--- Data to examine Enclosed Below ---

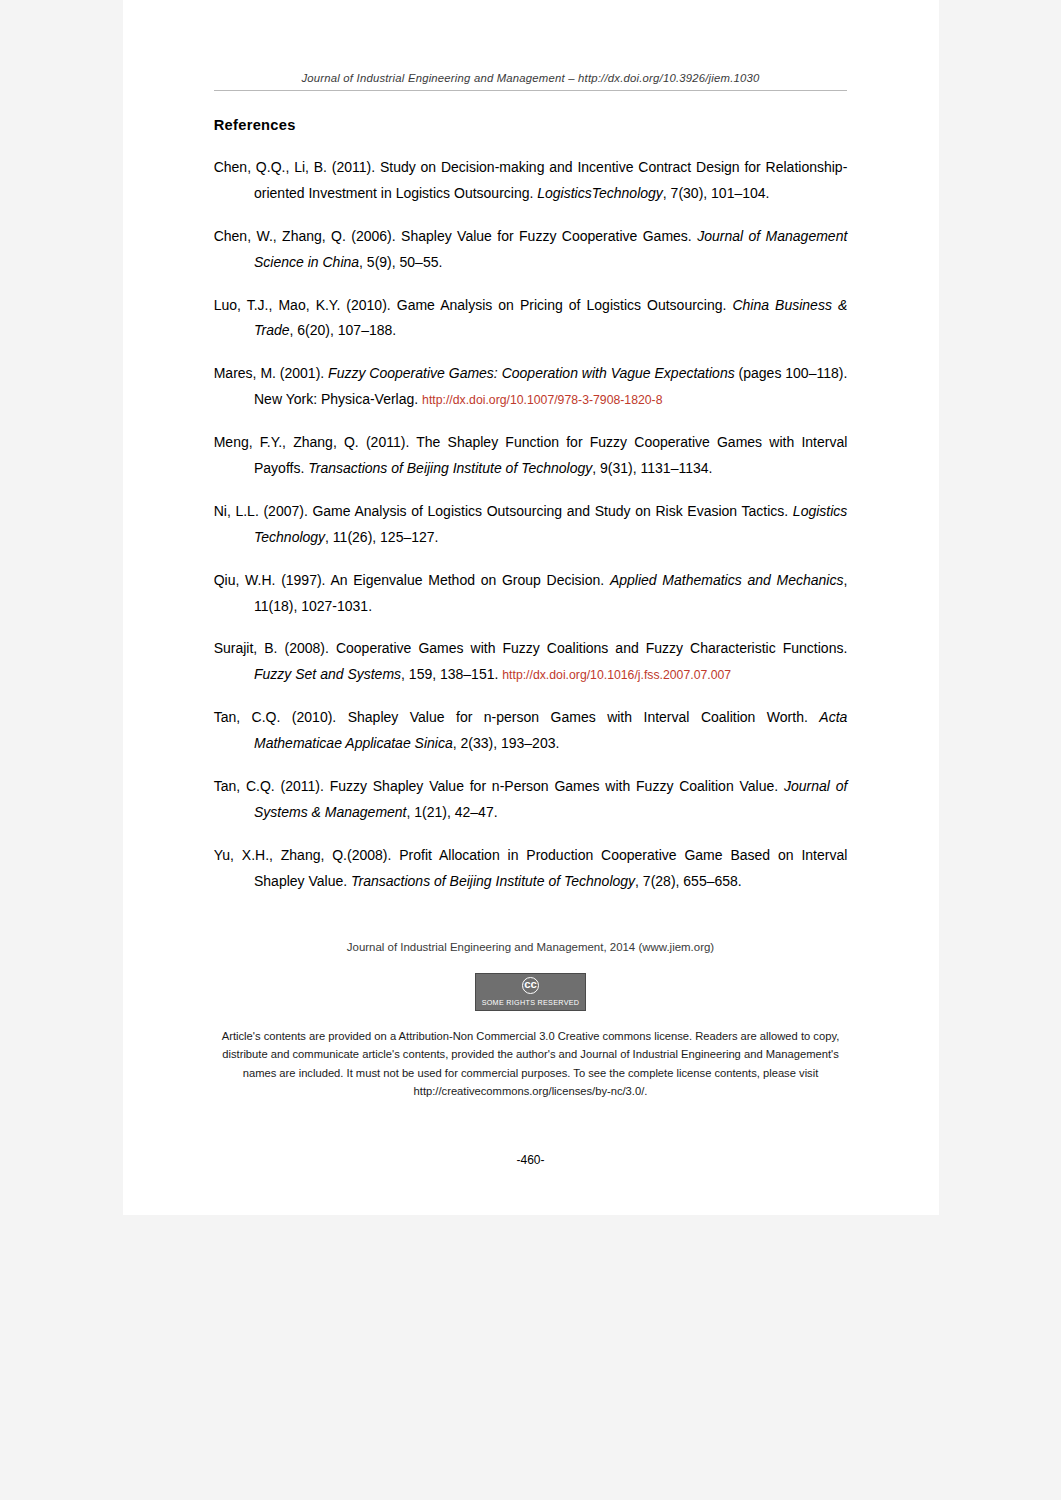Journal of Industrial Engineering and Management – http://dx.doi.org/10.3926/jiem.1030
References
Chen, Q.Q., Li, B. (2011). Study on Decision-making and Incentive Contract Design for Relationship-oriented Investment in Logistics Outsourcing. LogisticsTechnology, 7(30), 101–104.
Chen, W., Zhang, Q. (2006). Shapley Value for Fuzzy Cooperative Games. Journal of Management Science in China, 5(9), 50–55.
Luo, T.J., Mao, K.Y. (2010). Game Analysis on Pricing of Logistics Outsourcing. China Business & Trade, 6(20), 107–188.
Mares, M. (2001). Fuzzy Cooperative Games: Cooperation with Vague Expectations (pages 100–118). New York: Physica-Verlag. http://dx.doi.org/10.1007/978-3-7908-1820-8
Meng, F.Y., Zhang, Q. (2011). The Shapley Function for Fuzzy Cooperative Games with Interval Payoffs. Transactions of Beijing Institute of Technology, 9(31), 1131–1134.
Ni, L.L. (2007). Game Analysis of Logistics Outsourcing and Study on Risk Evasion Tactics. Logistics Technology, 11(26), 125–127.
Qiu, W.H. (1997). An Eigenvalue Method on Group Decision. Applied Mathematics and Mechanics, 11(18), 1027-1031.
Surajit, B. (2008). Cooperative Games with Fuzzy Coalitions and Fuzzy Characteristic Functions. Fuzzy Set and Systems, 159, 138–151. http://dx.doi.org/10.1016/j.fss.2007.07.007
Tan, C.Q. (2010). Shapley Value for n-person Games with Interval Coalition Worth. Acta Mathematicae Applicatae Sinica, 2(33), 193–203.
Tan, C.Q. (2011). Fuzzy Shapley Value for n-Person Games with Fuzzy Coalition Value. Journal of Systems & Management, 1(21), 42–47.
Yu, X.H., Zhang, Q.(2008). Profit Allocation in Production Cooperative Game Based on Interval Shapley Value. Transactions of Beijing Institute of Technology, 7(28), 655–658.
Journal of Industrial Engineering and Management, 2014 (www.jiem.org)
cc SOME RIGHTS RESERVED
Article's contents are provided on a Attribution-Non Commercial 3.0 Creative commons license. Readers are allowed to copy, distribute and communicate article's contents, provided the author's and Journal of Industrial Engineering and Management's names are included. It must not be used for commercial purposes. To see the complete license contents, please visit http://creativecommons.org/licenses/by-nc/3.0/.
-460-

--- End of Enclosed Data to examine ---

Restate word for word the lines in the material above from the one with "Surajit, B. (2008)." to the one with "Tan, C.Q. (2011)."; both of those lines count, and nothing else does.

Surajit, B. (2008). Cooperative Games with Fuzzy Coalitions and Fuzzy Characteristic Functions. Fuzzy Set and Systems, 159, 138–151. http://dx.doi.org/10.1016/j.fss.2007.07.007
Tan, C.Q. (2010). Shapley Value for n-person Games with Interval Coalition Worth. Acta Mathematicae Applicatae Sinica, 2(33), 193–203.
Tan, C.Q. (2011). Fuzzy Shapley Value for n-Person Games with Fuzzy Coalition Value. Journal of Systems & Management, 1(21), 42–47.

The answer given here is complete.